The heated, sometimes lunatic debate over Barack Obama’s health care plan that has consumed Americans these past few weeks has already yielded one important benefit: it has provided the Canadian political class with yet another opportunity to instruct the public in the many and profound differences between our two countries.
For some, it is a chance to reflect upon the greater civility of Canadians. You know, we’re more polite, more deferential, yadda yadda please and thank you. It’s “a clear difference in the two countries’ political cultures,” writes Vancouver Sun columnist Barbara Yaffe.
For others, the unhinged quality of some of the opposition to Obamacare—possibly you have seen the Obama-as-Hitler allusions—is rooted in Americans’ historic mistrust of government, their instinctive hostility to the state. Whereas “the Canadian conception,” as Sister Nuala Kenny, professor of bioethics at Dalhousie University, explained to the Canadian Medical Association Journal, “is clearly different.” You know, medicare, common good, yadda yadda gun control.
Sigh. I suppose it’s a given that nobody in this country reads any history, but please, it was within living memory for most Canadians that we went through one of the most intemperate, rage-filled, all-out political tong wars this side of the Asian Triads: the free trade election of 1988. For those too young to remember, it was the explicit, often-stated position of the opposition parties in that campaign that the governing Conservatives were conspiring with foreign interests to sell out the country. Opponents claimed, inter alia, that free trade would mean the installation of nuclear-tipped ICBMs on Baffin Island, the dismantling of every social program, environmental regulation, or gun law that offended American tastes, and, in Sheila Copps’s imaginative tour de force, the imminent invasion of American lawyers in search of Canadian surrogate mothers—their services being cheaper, thanks to medicare. Compared to what sometimes goes on here, the Americans are conducting a graduate seminar.
In the same despairing vein, I suppose it is futile to point out that the allegedly innate Canadian preference for the state has no basis in historical fact; that every one of the institutions of the welfare state held up as totems of our unfathomable difference was tried out first in the United States before being imported here; that for most of our history we have had measurably smaller government, proportionately, than they. For pity’s sake, we stole the name medicare from them.
Watching the Americans working themselves into a froth at town hall meetings, I’m more struck by the similarities to our own debates than the differences. What could be more Canadian than mass hysteria over some largely invented threat to the health care system? To be sure, the American paranoiac typically focuses on the perils of the dreaded “public option,” whereas it’s the baleful “private option” that so distresses his Canadian counterpart. But what is common to both is their unstinting loyalty to the status quo. The newspapers may be filled with the failings of both countries’ systems, think tanks may reel off the latest depressing numbers on wait times or the uninsured, but the public in both countries continue to believe they live in the best of all possible worlds, health-wise, which any reform would probably make worse.
Actually, they’re not completely off base at that. Both countries’ systems are inarguably a mess—costly, haphazard, riddled with perverse incentives. In principle, both could be improved upon with the right reforms—in the U.S., by extending coverage to all; in Canada, by making greater use of market forces. But it’s also true that both could easily be made a lot worse in a hurry by reforms that are not thought through. No, there are no “death panels” in the Obama plan, but its critics are not wrong to worry that one consequence of greater government involvement might be rationing and longer waits for care—just as critics in this country are not entirely delusional to fear a parallel private insurance system might drain resources and doctors from the public system.

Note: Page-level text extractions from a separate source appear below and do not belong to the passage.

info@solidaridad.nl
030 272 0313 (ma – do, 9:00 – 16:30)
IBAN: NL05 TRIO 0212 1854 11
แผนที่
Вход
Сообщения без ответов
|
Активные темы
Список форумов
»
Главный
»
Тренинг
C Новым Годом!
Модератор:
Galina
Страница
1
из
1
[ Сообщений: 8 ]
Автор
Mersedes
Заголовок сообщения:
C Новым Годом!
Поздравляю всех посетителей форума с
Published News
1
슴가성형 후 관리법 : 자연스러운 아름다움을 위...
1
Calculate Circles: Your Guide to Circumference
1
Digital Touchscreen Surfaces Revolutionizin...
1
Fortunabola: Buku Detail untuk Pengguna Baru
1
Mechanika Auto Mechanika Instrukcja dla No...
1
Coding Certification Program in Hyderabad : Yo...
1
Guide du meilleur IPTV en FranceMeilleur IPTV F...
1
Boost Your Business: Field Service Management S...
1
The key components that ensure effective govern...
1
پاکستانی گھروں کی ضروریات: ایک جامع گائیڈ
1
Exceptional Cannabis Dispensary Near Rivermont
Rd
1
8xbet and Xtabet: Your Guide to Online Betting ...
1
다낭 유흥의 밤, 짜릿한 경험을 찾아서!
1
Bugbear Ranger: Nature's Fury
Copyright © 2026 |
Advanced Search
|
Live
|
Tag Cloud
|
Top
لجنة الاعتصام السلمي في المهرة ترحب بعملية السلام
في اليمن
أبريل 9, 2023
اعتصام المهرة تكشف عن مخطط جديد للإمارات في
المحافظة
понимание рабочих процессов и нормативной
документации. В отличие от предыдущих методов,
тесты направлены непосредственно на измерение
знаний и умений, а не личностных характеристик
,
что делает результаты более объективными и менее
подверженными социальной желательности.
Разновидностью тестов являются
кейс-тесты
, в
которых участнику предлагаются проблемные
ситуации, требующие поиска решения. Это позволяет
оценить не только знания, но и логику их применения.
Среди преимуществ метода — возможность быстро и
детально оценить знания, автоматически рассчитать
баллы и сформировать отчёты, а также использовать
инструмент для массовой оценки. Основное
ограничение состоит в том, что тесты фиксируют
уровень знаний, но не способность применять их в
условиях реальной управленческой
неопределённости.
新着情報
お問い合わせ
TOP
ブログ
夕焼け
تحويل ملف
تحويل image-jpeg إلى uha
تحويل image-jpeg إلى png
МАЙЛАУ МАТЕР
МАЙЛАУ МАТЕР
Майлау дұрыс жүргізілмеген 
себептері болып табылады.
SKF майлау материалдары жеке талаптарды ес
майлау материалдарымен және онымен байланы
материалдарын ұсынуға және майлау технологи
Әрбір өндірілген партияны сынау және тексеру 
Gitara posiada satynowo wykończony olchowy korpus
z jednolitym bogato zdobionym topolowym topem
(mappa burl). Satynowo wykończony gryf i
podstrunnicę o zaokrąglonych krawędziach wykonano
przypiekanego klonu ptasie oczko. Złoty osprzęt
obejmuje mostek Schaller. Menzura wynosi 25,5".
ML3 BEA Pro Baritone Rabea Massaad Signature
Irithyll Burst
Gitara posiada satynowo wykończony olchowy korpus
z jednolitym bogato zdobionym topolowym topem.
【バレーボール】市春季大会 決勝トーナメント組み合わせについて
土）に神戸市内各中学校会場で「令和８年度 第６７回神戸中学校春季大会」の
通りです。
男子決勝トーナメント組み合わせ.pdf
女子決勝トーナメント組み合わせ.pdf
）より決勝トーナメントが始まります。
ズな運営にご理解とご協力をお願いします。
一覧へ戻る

The question, in both countries, is not public or private, “American” or “Canadian,” much though partisans of the left and right would like you to believe it is. It’s to find the right mix of public and private, harnessing each to the purpose best suited to it. The American system’s well-known shortcomings are not owing to its “private” nature. In fact, the U.S. spends more on public health care than we do, not only per capita, but as a share of GDP. The problem, rather, lies in the American system’s heavy reliance on employer-sponsored plans as the delivery vehicle. One consequence of this is obvious: lose your job, and you lose your insurance. But it also contributes to the inefficiency of the system, since neither employers nor employees bear the full cost of the plans, owing to the tax deductibility of benefits.
Likewise, Canada’s problems have less to do with its “public” nature—30 per cent of health care spending in this country is private—than with the particular model of public insurance adopted at medicare’s inception, in which all spending decisions were centralized in political hands. Disperse these decisions, allow private providers to compete for public dollars, and it is quite possible to marry universal coverage with market efficiency.
But only if we do not fall prey to simplistic distinctions and exaggerated fears. After all, that’s exactly how Hitler started.